**What you need to do:** Where a line in the material below has the string "vous", please report it.
START Data supplied
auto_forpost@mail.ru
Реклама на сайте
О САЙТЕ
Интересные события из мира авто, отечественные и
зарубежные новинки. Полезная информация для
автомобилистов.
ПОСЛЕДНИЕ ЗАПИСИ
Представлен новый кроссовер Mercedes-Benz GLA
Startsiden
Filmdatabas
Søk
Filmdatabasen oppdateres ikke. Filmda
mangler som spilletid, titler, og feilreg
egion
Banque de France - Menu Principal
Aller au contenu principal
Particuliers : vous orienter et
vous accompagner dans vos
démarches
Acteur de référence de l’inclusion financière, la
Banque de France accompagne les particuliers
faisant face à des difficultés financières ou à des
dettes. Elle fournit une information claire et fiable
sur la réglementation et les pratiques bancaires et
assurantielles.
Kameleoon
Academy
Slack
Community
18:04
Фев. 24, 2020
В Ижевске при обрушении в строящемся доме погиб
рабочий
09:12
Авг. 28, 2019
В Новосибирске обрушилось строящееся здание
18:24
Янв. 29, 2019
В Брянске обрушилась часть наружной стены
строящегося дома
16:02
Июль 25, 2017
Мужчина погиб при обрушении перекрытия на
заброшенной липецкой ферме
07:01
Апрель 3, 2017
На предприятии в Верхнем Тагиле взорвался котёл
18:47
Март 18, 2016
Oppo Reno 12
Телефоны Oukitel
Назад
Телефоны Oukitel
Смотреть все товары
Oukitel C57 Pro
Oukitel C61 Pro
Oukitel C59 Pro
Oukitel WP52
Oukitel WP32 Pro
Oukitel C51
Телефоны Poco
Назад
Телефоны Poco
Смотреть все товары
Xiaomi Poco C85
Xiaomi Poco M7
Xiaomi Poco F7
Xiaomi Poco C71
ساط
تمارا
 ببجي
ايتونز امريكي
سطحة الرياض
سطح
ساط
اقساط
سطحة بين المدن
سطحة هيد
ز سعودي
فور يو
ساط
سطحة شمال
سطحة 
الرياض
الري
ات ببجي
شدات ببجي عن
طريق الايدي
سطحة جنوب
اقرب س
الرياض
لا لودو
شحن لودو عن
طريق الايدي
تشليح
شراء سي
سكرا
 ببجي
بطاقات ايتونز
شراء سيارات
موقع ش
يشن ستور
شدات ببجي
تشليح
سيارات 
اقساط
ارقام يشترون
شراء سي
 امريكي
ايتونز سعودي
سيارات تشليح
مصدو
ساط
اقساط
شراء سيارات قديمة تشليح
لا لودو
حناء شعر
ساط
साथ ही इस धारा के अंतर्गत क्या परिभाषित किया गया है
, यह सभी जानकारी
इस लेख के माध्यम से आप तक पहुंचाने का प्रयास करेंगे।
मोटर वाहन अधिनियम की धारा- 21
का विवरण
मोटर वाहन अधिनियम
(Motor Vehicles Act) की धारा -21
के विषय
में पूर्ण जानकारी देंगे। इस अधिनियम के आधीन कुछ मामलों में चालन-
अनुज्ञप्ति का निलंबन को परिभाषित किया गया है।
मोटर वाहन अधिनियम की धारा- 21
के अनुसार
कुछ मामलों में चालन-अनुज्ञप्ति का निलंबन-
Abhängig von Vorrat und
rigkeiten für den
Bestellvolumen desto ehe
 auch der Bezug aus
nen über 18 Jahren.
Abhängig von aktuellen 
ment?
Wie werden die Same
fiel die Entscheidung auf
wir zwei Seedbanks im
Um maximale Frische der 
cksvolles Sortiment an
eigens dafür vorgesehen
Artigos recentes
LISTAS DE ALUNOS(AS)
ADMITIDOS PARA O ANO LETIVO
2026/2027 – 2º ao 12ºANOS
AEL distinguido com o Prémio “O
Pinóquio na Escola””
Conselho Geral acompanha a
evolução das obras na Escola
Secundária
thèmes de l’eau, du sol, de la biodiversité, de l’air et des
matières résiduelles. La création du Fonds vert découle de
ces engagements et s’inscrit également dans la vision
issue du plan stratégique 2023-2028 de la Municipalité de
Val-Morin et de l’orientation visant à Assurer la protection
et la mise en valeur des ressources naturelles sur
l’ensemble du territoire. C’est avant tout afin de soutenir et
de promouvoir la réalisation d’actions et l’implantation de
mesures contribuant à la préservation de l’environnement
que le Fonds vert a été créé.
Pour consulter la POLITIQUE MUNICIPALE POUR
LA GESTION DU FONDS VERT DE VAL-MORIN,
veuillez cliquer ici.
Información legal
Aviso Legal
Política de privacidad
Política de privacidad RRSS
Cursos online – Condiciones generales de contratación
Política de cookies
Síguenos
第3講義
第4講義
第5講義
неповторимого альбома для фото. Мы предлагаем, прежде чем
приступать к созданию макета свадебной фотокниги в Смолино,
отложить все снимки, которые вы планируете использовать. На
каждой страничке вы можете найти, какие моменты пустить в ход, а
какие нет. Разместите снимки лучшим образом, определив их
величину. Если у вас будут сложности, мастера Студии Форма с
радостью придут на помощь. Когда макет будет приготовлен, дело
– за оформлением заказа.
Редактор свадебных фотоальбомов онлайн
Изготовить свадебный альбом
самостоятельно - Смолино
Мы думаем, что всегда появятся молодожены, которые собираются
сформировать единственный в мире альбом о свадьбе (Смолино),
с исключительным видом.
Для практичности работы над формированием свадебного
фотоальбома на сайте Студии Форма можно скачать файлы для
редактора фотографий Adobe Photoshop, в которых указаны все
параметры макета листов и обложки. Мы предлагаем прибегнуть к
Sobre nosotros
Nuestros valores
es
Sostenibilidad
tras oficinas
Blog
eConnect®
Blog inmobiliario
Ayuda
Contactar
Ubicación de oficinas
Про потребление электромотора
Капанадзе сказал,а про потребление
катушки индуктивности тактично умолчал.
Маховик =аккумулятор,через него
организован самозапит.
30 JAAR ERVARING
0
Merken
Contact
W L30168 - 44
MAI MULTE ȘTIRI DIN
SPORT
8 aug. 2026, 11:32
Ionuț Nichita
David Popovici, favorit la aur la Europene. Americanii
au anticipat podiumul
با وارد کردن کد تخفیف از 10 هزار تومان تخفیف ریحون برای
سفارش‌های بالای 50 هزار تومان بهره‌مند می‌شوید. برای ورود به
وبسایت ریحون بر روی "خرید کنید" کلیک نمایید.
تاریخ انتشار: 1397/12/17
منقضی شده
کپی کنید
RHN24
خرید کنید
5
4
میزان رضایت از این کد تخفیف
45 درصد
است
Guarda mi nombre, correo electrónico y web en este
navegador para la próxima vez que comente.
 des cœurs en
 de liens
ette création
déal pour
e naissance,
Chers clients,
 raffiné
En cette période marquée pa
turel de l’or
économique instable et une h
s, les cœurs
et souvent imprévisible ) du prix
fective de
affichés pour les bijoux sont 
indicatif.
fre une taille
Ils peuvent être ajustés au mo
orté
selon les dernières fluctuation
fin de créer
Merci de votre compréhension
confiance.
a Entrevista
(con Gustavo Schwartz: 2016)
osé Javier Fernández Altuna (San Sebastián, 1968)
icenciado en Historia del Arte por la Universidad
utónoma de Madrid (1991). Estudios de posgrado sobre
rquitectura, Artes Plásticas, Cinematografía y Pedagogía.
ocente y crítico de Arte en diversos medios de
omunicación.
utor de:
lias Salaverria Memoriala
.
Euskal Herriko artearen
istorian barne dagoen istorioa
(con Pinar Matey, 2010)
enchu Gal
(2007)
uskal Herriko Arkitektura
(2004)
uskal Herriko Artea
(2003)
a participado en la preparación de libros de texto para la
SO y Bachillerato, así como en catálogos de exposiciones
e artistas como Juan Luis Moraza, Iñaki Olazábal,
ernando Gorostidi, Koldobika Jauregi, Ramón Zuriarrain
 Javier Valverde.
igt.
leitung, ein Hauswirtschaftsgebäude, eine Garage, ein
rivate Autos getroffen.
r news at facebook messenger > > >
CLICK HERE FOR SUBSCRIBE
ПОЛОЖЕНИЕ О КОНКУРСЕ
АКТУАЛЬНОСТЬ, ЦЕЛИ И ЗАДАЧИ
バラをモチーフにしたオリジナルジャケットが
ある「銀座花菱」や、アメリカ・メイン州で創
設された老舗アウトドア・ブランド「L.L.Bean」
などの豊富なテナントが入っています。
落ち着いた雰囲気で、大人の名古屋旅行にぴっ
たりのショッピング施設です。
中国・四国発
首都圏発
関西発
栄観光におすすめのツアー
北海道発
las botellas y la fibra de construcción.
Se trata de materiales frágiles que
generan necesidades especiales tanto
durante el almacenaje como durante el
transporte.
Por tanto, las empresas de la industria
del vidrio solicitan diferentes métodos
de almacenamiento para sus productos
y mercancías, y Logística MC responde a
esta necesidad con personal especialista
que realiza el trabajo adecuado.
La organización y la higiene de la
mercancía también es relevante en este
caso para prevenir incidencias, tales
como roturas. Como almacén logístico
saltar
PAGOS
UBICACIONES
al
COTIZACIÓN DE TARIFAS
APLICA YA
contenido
END Data supplied
**Answer to the exercise:**
Particuliers : vous orienter et
vous accompagner dans vos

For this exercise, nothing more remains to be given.